Give the number of lines in the material below that hold "input", and nothing besides.
[DATA RECORDS Boundary: Start]
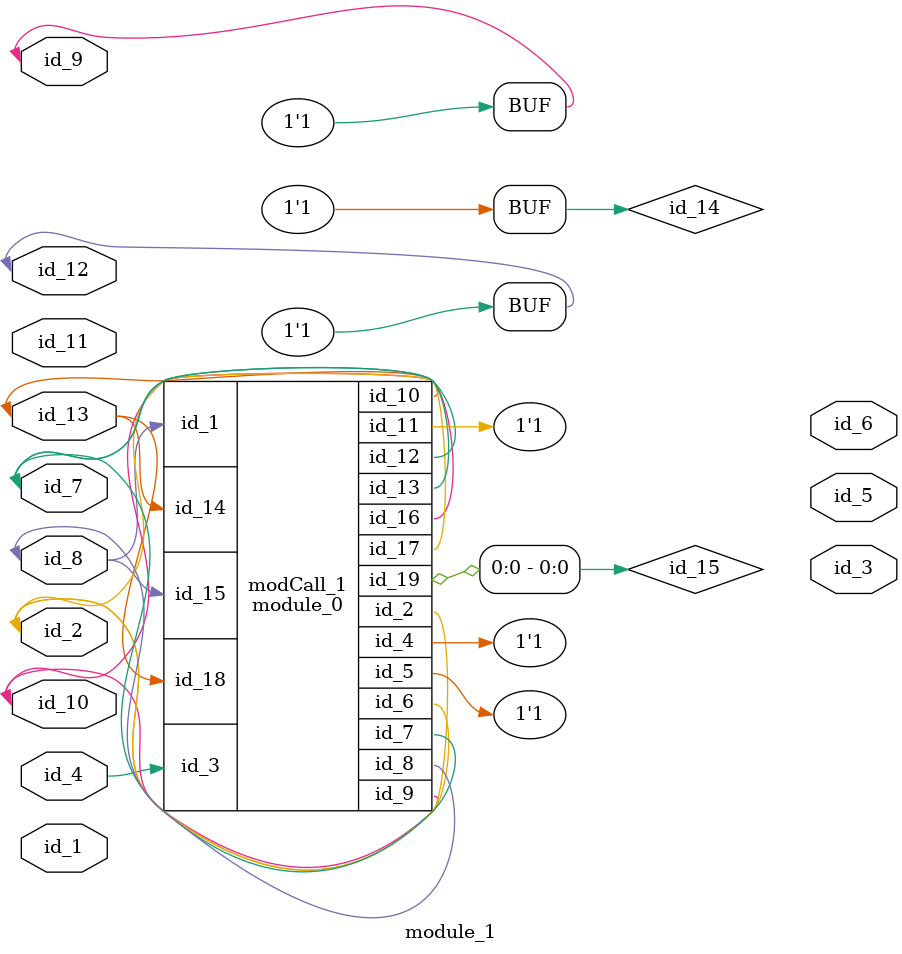
<source format=v>
module module_0 (
    id_1,
    id_2,
    id_3,
    id_4,
    id_5,
    id_6,
    id_7,
    id_8,
    id_9,
    id_10,
    id_11,
    id_12,
    id_13,
    id_14,
    id_15,
    id_16,
    id_17,
    id_18,
    id_19
);
  inout wire id_19;
  input wire id_18;
  output wire id_17;
  inout wire id_16;
  input wire id_15;
  input wire id_14;
  inout wire id_13;
  inout wire id_12;
  output wire id_11;
  output wire id_10;
  inout wire id_9;
  inout wire id_8;
  inout wire id_7;
  inout wire id_6;
  inout wire id_5;
  inout wire id_4;
  input wire id_3;
  inout wire id_2;
  input wire id_1;
  assign id_19 = 1;
endmodule
module module_1 (
    id_1,
    id_2,
    id_3,
    id_4,
    id_5,
    id_6,
    id_7,
    id_8,
    id_9,
    id_10,
    id_11,
    id_12,
    id_13
);
  inout wire id_13;
  input wire id_12;
  input wire id_11;
  inout wire id_10;
  inout wire id_9;
  inout wire id_8;
  inout wire id_7;
  output wire id_6;
  output wire id_5;
  input wire id_4;
  output wire id_3;
  inout wire id_2;
  input wire id_1;
  wire id_14 = id_12;
  assign id_9 = id_12;
  assign id_9 = 1 | 1;
  integer id_15;
  module_0 modCall_1 (
      id_8,
      id_2,
      id_4,
      id_14,
      id_9,
      id_2,
      id_7,
      id_8,
      id_10,
      id_13,
      id_9,
      id_7,
      id_7,
      id_13,
      id_8,
      id_10,
      id_2,
      id_13,
      id_15
  );
  wire id_16;
endmodule

</source>
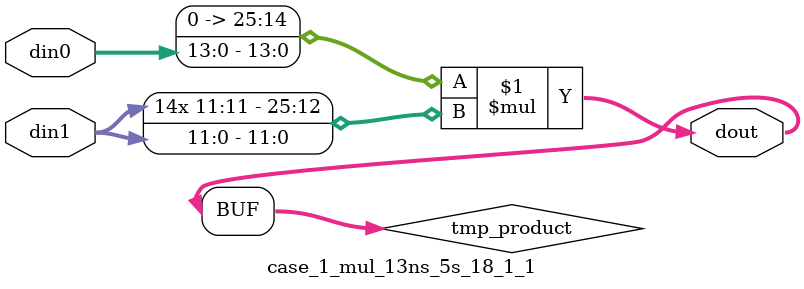
<source format=v>

`timescale 1 ns / 1 ps

 (* use_dsp = "no" *)  module case_1_mul_13ns_5s_18_1_1(din0, din1, dout);
parameter ID = 1;
parameter NUM_STAGE = 0;
parameter din0_WIDTH = 14;
parameter din1_WIDTH = 12;
parameter dout_WIDTH = 26;

input [din0_WIDTH - 1 : 0] din0; 
input [din1_WIDTH - 1 : 0] din1; 
output [dout_WIDTH - 1 : 0] dout;

wire signed [dout_WIDTH - 1 : 0] tmp_product;

























assign tmp_product = $signed({1'b0, din0}) * $signed(din1);










assign dout = tmp_product;





















endmodule

</source>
[DATA RECORDS Boundary: End]
SOLUTION FOR THIS TASK:
11